EU AI Act Compliance Tool Exposes Big Tech’s AI Shortcomings

As major tech companies race to comply with the European Union’s upcoming AI Act, a new tool reveals that prominent AI models are falling short in key areas like cybersecurity and bias prevention. Developed by Swiss startup LatticeFlow AI, alongside ETH Zurich and Bulgaria’s INSAIT, this tool, the LLM Checker, tests generative AI models like those from Meta and OpenAI against the stringent requirements of the EU’s AI Act.

Table of Contents

What is the EU AI Act?

The EU AI Act, spurred by the rise of general-purpose AI (GPAI) models like OpenAI’s ChatGPT, aims to regulate artificial intelligence across the bloc. The law will be enforced in stages over the next two years, and companies failing to comply could face hefty fines—up to 35 million euros or 7% of global revenue.

LLM Checker: A Game Changer for AI Compliance

The LLM Checker tool evaluates AI models across dozens of categories, providing a score between 0 and 1 based on factors like technical robustness, cybersecurity, and bias.
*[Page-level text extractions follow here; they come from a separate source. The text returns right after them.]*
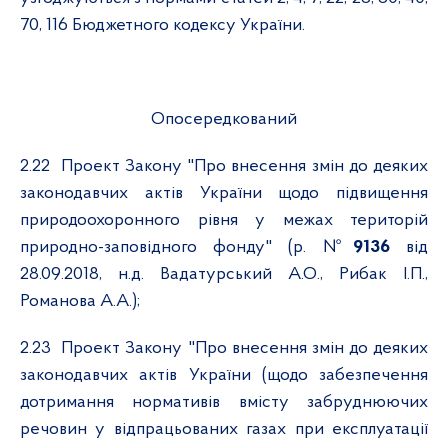
70, 116 Бюджетного кодексу України.
Опосередкований
2.22
Проект Закону "Про внесення змін до деяких
законодавчих актів України щодо підвищення
природоохоронного рівня у межах територій
природно-заповідного фонду" (р. №
9136
від
28.09.2018, н.д. Вадатурський А.О., Рибак І.П.,
Романова А.А.);
2.23
Проект Закону "Про внесення змін до деяких
законодавчих актів України (щодо забезпечення
дотримання нормативів вмісту забруднюючих
речовин у відпрацьованих газах при експлуатації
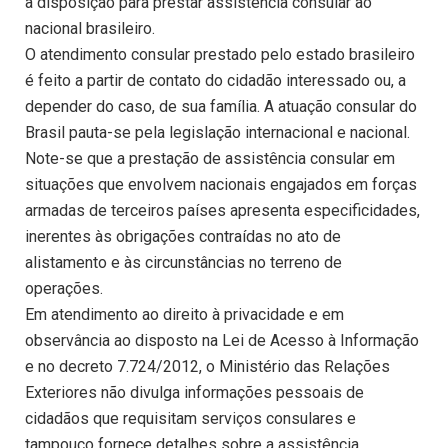
à disposição para prestar assistência consular ao
nacional brasileiro.
O atendimento consular prestado pelo estado brasileiro
é feito a partir de contato do cidadão interessado ou, a
depender do caso, de sua família. A atuação consular do
Brasil pauta-se pela legislação internacional e nacional.
Note-se que a prestação de assistência consular em
situações que envolvem nacionais engajados em forças
armadas de terceiros países apresenta especificidades,
inerentes às obrigações contraídas no ato de
alistamento e às circunstâncias no terreno de
operações.
Em atendimento ao direito à privacidade e em
observância ao disposto na Lei de Acesso à Informação
e no decreto 7.724/2012, o Ministério das Relações
Exteriores não divulga informações pessoais de
cidadãos que requisitam serviços consulares e
tampouco fornece detalhes sobre a assistência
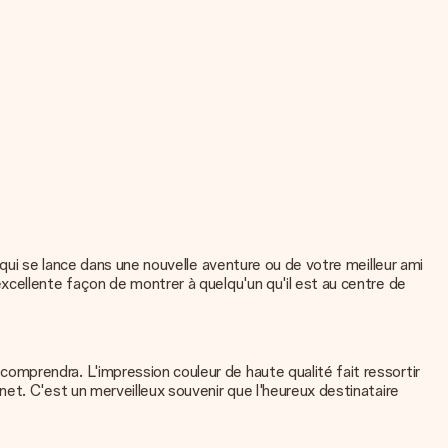
qui se lance dans une nouvelle aventure ou de votre meilleur ami
xcellente façon de montrer à quelqu'un qu'il est au centre de
mprendra. L'impression couleur de haute qualité fait ressortir
et. C'est un merveilleux souvenir que l'heureux destinataire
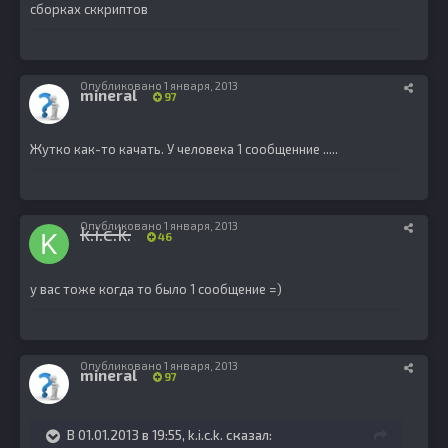
сборках сккриптов
Опубликовано
1 января, 2013
mineral
97
Жутко как-то качать. У человека 1 сообщенние .....
Опубликовано
1 января, 2013
k.i.c.k.
46
у вас тоже когда то было 1 сообщение =)
Опубликовано
1 января, 2013
mineral
97
В 01.01.2013 в 19:55, k.i.c.k. сказал:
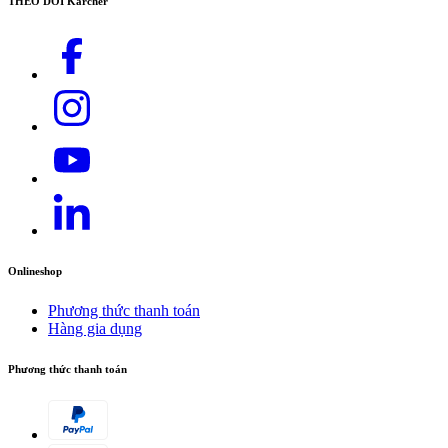
THEO DÕI Kärcher
Onlineshop
Phương thức thanh toán
Hàng gia dụng
Phương thức thanh toán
It revealed that AI models from top tech firms such as Meta, OpenAI, Alibaba, and Mistral scored an average of 0.75 or higher, indicating overall solid performance but also exposing areas that require improvement to meet EU standards.
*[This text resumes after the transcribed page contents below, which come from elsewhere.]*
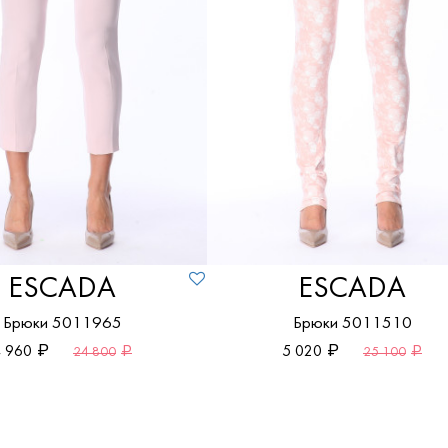
ESCADA
ESCADA
Брюки 5011965
Брюки 5011510
 960
5 020
24 800
25 100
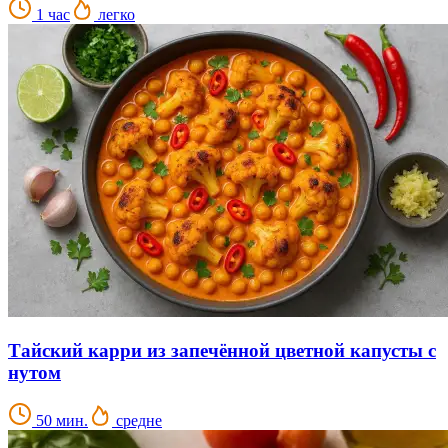
1 час
легко
Тайский карри из запечённой цветной капусты с
нутом
50 мин.
средне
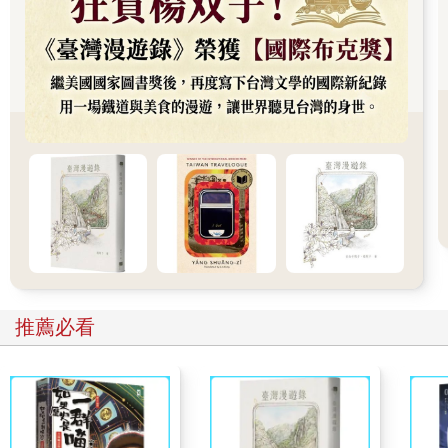
毫無章法。我問那是不是泰迪畫的，卡蘿琳點點頭。「才搬進來
六週，他就想養寵物。我跟他說我們必須先拆完箱。」
「他感覺很有天分。」我告訴她，我好怕自己聽起來太刻意，或
說得太誇張。
但卡蘿琳附和了！
「喔，這倒是真的。他真的比同學都厲害。大家都這麼說。」
我們坐到屋角輕食區，那裡有一張小餐桌，她拿一張紙給我。
「我丈夫打好了一些約法三章。沒有太過分的要求，但我們還是
先講清楚比較好。」
推薦必看
家規
一、不得吸毒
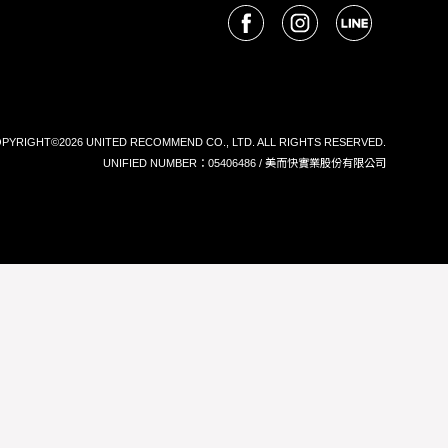
PYRIGHT©2026 UNITED RECOMMEND CO., LTD. ALL RIGHTS RESERVED.
UNIFIED NUMBER：05406486 / 美而快實業股份有限公司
Compliance Challenges: Discriminatory Output & Cybersecurity Risks

While some models showed promising results, there were notable shortcomings. For instance, OpenAI’s GPT-3.5 Turbo scored only 0.46 in the category of discriminatory output, a critical issue as AI models often reflect human biases. Alibaba Cloud’s Qwen1.5 72B Chat performed even worse, scoring just 0.37 in the same category.

Cybersecurity was another challenge. Meta’s Llama 2 13B Chat received a score of 0.42 for “prompt hijacking,” a type of cyberattack where hackers disguise malicious prompts. Mistral’s 8x7B Instruct model also struggled, scoring 0.38 in the same test.

Industry Response and Roadmap

Though companies like Meta and Mistral declined to comment, LatticeFlow’s CEO, Petar Tsankov, emphasized that the test results are a “positive roadmap” for companies to align their models with the AI Act. Tsankov is confident that with proper adjustments, these models can meet regulatory demands.

A First Step Toward AI Regulation

The European Commission views this as a “first step” in translating the AI Act into technical requirements. While enforcement mechanisms are still being finalized, tools like the LLM Checker provide early insight into compliance pitfalls for tech companies, offering a pathway to refine AI models in line with the law.